Reflection on the Youth Mission Trip
Written by Ryli Mozolak
On the last night in Clarkston Georgia we, as a youth group, decided to debrief our time together on our mission. We sat around on couches, chairs, and the rug when we were presented with a question: “What is one word that describes the trip to you?” We could say any word as long as we could explain why we felt that the specific word encapsulated how we felt about the mission. As we went around in a circle, many words were thrown around including eye-opening, perspective, community, and humbling. When it came to be my turn the only word that seemed to come to mind was “experience.” Now, this may seem vague in the sense that in general, the trip was an experience, however, I didn't mean it in that context. This trip gave me experience in areas I have never had the opportunity to further. Clarkston Georgia is a unique little town that only covers 1.857 square miles of the 3.797 million that the United States is made up of, but here are communities and ways of living that I had never witnessed, problems I fortunately have not had to endure, and languages I had never heard before. I felt as though I was thrown into a melting pot filled with many things I would not see in my everyday life.

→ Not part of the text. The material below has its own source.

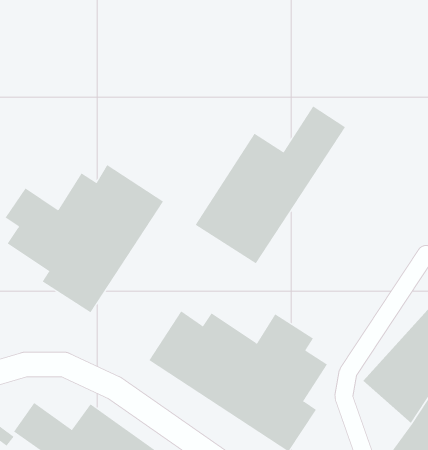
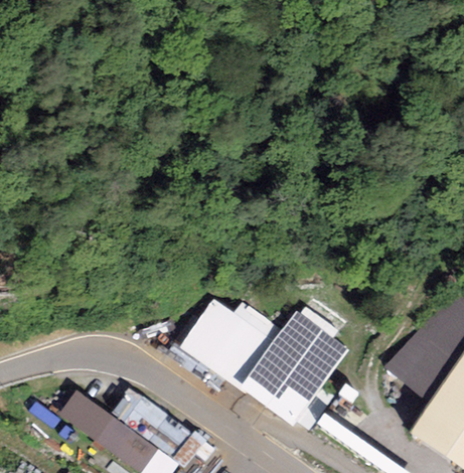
building: [195,105,346,264] -> none
building: [5,164,164,313] -> none

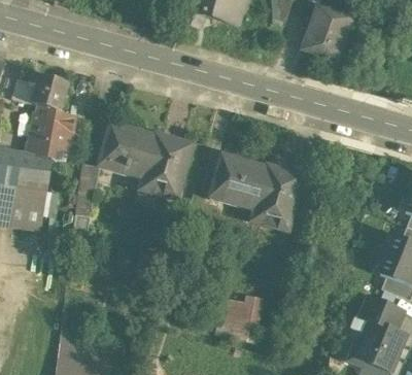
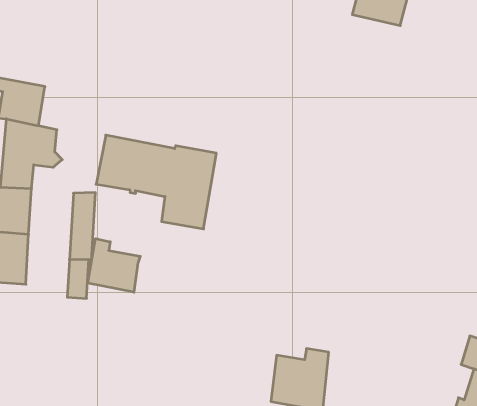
building: [211,155,302,229] -> none
building: none -> [88,239,140,292]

One of my, and the groups, favorite tasks during the week was anything to do with the children that lived in the apartment complex nearby. This was a large community with many kids that loved to play games, dance, jump rope, and climb trees. The first time we had the opportunity to meet these children was during an art lesson in which we led an art project that involved drawing and then creating a collage over top. These kids immediately saw us walk in and welcomed us with open arms…very literally. I walked out of an apartment and was greeted by a little girl who, without any hesitation, gave me a large hug and then walked me over to sit with her during the reading portion of the lesson. These children just wanted attention and love and the ability to provide that basic necessity was a good feeling. We got to draw with the kids, listening to their requests and then trying to accommodate. They didn’t care how good it was, trust me I drew some questionable dogs, however it was the act of having someone to play with that was enough for them. Many turned to playing superheroes, or using others as a jungle gym, while others just wanted to sit with us and play with our sunglasses or hair.
To connect back to my idea of experience, with these children I learned how to create relationships with kids who maybe did not know much English or struggled to communicate what they wanted. I learned how to lovingly direct children who were presenting bad behavior without coming off as pushy or bossy. I learned how to set up games and control a group of children in an orderly manner, because believe it or not, jumping rope can cause many issues! All of these lessons just from simply playing with a group of children.
Another area in which I gained new exposure was the act of praying out loud, in a group, over different subjects. Multiple days during the week we were driven out to the schools in the community. High schools, middle schools, and elementary schools were all on the list for our team to visit. Coming into the trip I knew I struggled with intentionally praying, as well as praying out loud, fearing judgment or that I would never have the correct words. When we went to these schools we were split into groups and we would walk either on campus, or around the school depending on the permission we were given and we were asked to pray over everything whether it was the school itself, the staff, students, for God to be a part of the school year, anything was acceptable. As we walked we began to take turns praying. Whether it was a short prayer or a long one, it was accounted for. This was something that stuck with me, I do not need to have a fancy prayer with big words for God to hear it. I do not need to fear judgment when it is an honest prayer from my heart. As the week went on I began to become more comfortable praying in front of others and over different subjects. I prayed multiple times over the group whether it was before devotional or after worship, I began to become more confident in my words. Along with finding confidence, I was able to see ways God was using my prayers. While giving backpacks out for the new school year, my group was able to speak with some residents in an apartment that went to the schools in which we prayed over. This moment was really impactful for me as I was able to see our prayers were connected to something and making an impact. The mission overall had so many other important lessons and experiences, but these are the ones that I will really cherish. I am incredibly grateful that I had the opportunity to participate in the work that Envision Atlanta provides and look forward to hopefully finding more work in which the same experiences are given.